Левушка расхохотался.
– Сколько в вас весу, Николай Петрович? – спросил он, явно ерничая.
– Это Вы к чему клоните? – озадаченно ответил исполин.
– Вы не догадываетесь, кто будет следующий? – голос Трещинского окреп и звучал теперь почти спокойно.
– Вы что же это, собираетесь меня убить?.. Ах ты тля! – взревел Николай Петрович. – Неужто и впрямь осмелишься… Да ведь я тебя…
– Я Вас и пальцем не трону, – поспешно заверил Левушка.
– Это сделаю я! – раздался еще один голос.
Нарышкин, стараясь не шуметь, прокрался по коридору и выглянул сквозь приоткрытый иллюминатор на палубу. Позади великана, держа в изящной руке взведенный револьвер Лефоше, гибкая, как борзая, стояла «Настасья Нехлюдова». Нарышкин поймал себя на том, что в который раз невольно ею любуется.
– Ишь ты, бабу свою на меня натравить решил… – удивился Николай Петрович, оборачиваясь назад. – Раздавлю обоих, как клопов…
Он сделал шаг по направлению к актрисе. Та слегка отступила и, прицелившись, одну за другой стала всаживать пули в грузное тело гиганта. Каждый раз после выстрела небрежным и ловким движением она взводила курок.
– Один, два, три… – непроизвольно считал Нарышкин.
Николай Петрович, слегка морщась после каждого попадания, вытянув вперед руки, молча шел навстречу своей смерти.
– Четыре, пять…
Промахнуться было невозможно. Шестой выстрел побледневшая, как полотно, актриса сделала почти в упор.
Взревев, как бык на бойне, великан рухнул на палубу.
– Однако… – пробормотал Левушка. – Экий здоровяк! И как Вам, право, не жаль…
– Помилуйте, какая может быть жалость? – усмехнулась «Настасья Алексеевна», и поправила мокрые волосы. – Он ведь только что убил моего «отца»!
– Вот мерзавка! – содрогаясь, подумал «Гроза морей» и ему вспомнилась ночная сцена в каюте Трещинского. – А ведь она могла меня тоже…
Пароход снова вздрогнул и заскрежетал. Новая порция воды хлынула на палубу.
– Я захвачу кое-что в своей каюте, – поспешно кинул Трещинский актрисе. – Ты ступай на мостик. Если приблизятся монахи в лодке – стреляй, это люди Нарышкина.

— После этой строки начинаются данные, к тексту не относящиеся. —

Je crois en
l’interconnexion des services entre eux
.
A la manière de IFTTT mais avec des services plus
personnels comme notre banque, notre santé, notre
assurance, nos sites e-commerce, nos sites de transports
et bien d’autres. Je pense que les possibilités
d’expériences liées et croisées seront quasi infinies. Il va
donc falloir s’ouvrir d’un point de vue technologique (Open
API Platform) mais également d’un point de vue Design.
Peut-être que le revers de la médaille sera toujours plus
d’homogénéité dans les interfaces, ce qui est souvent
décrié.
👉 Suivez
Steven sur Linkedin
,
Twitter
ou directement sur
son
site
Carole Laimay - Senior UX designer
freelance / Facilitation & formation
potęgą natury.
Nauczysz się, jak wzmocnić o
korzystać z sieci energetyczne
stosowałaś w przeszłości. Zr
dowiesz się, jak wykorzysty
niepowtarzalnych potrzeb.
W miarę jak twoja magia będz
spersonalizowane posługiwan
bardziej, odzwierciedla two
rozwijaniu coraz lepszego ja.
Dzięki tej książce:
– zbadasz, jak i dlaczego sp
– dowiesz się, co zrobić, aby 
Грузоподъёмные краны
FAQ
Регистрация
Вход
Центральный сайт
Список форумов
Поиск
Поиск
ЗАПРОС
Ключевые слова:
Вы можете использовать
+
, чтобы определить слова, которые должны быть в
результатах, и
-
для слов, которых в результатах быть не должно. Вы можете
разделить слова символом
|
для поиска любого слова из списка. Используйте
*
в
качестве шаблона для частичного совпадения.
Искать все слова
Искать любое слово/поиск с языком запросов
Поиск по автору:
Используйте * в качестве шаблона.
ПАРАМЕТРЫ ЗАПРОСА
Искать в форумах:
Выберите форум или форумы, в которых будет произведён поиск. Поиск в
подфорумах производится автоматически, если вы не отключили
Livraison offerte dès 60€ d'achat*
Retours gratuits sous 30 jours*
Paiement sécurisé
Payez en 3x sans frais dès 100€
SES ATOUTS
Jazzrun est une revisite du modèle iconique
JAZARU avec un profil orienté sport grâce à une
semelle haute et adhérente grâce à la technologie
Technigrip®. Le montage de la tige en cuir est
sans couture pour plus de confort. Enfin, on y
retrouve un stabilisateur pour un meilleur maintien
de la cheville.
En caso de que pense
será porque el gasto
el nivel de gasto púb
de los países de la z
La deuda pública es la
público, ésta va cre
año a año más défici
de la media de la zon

Левушка шагнул в коридор и едва не задел прижавшегося к переборке, старавшегося не дышать Сергея.
Нарышкин осторожно шагнул следом. Он прокрался по коридору до дверей Левушкиной каюты и заглянул внутрь.
Воды здесь было уже по колено, и она прибывала с каждой секундой. Пароход заметно «клевал носом». Полячишка, чертыхаясь, лихорадочно искал что-то в своем столе и, казалось, не замечал ничего вокруг. Сергей тихо вошел, осторожно приблизился к Трещинскому…
– Что-то потеряли, господин Трещинский? – почти ласково спросил Сергей.
– Ты! – Левушка резко обернулся и тут же получил один из тех ударов, которыми дворянин Сергей Нарышкин по праву гордился. Трещинский перелетел через стол, ударился о переборку, на секунду прилип, казалось, к ней, а затем, кулем рухнул вниз и некоторое время лежал на столе без движения. При этом револьвер его с длинным дулом отлетел в дальний угол каюты и, булькнув, скрылся в воде.
– Да ты живой ли? – поинтересовался Сергей, слегка морщась. Боль в плече давала о себе знать.
Он наклонился над своим врагом, поправил его запрокинутую голову и не без удовольствия отвесил несколько звонких пощечин, гулко отозвавшихся в заполненной водой каюте. Трещинский замычал и с трудом растворил правый глаз. Другой его глаз закрылся, видимо надолго.